__WHAT YOU NEED TO DO__
Lay out the rows below as a Markdown table with the columns Line and Text read from page, numbering each line of text in order and skipping any blank lines. Leave the pictures out of the table.

◇ ◇ ◇ ◇ ◇ ◇ ◇

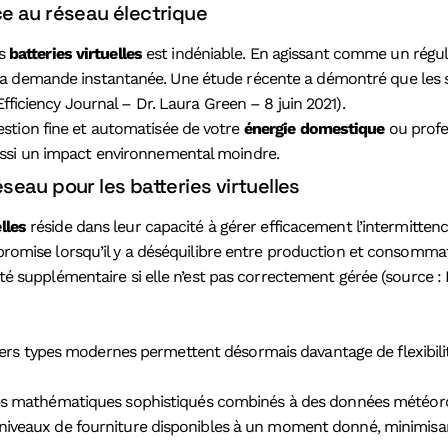
ce au réseau électrique
es
batteries virtuelles
est indéniable. En agissant comme un régu
a demande instantanée. Une étude récente a démontré que les sy
fficiency Journal – Dr. Laura Green – 8 juin 2021).
stion fine et automatisée de votre
énergie domestique
ou profe
ussi un impact environnemental moindre.
éseau pour les batteries virtuelles
lles
réside dans leur capacité à gérer efficacement l’intermitten
ompromise lorsqu’il y a déséquilibre entre production et consomma
cacité supplémentaire si elle n’est pas correctement gérée (sour
ivers types modernes permettent désormais davantage de flexibili
les mathématiques sophistiqués combinés à des données météorol
niveaux de fourniture disponibles à un moment donné, minimisant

◇ ◇ ◇ ◇ ◇ ◇ ◇

__OUTPUT BELOW__
| Line | Text read from page |
|---|---|
| 1 | ce au réseau électrique |
| 2 | es |
| 3 | batteries virtuelles |
| 4 | est indéniable. En agissant comme un régu |
| 5 | a demande instantanée. Une étude récente a démontré que les sy |
| 6 | fficiency Journal – Dr. Laura Green – 8 juin 2021). |
| 7 | stion fine et automatisée de votre |
| 8 | énergie domestique |
| 9 | ou profe |
| 10 | ussi un impact environnemental moindre. |
| 11 | éseau pour les batteries virtuelles |
| 12 | lles |
| 13 | réside dans leur capacité à gérer efficacement l’intermitten |
| 14 | ompromise lorsqu’il y a déséquilibre entre production et consomma |
| 15 | cacité supplémentaire si elle n’est pas correctement gérée (sour |
| 16 | ivers types modernes permettent désormais davantage de flexibili |
| 17 | les mathématiques sophistiqués combinés à des données météorol |
| 18 | niveaux de fourniture disponibles à un moment donné, minimisant |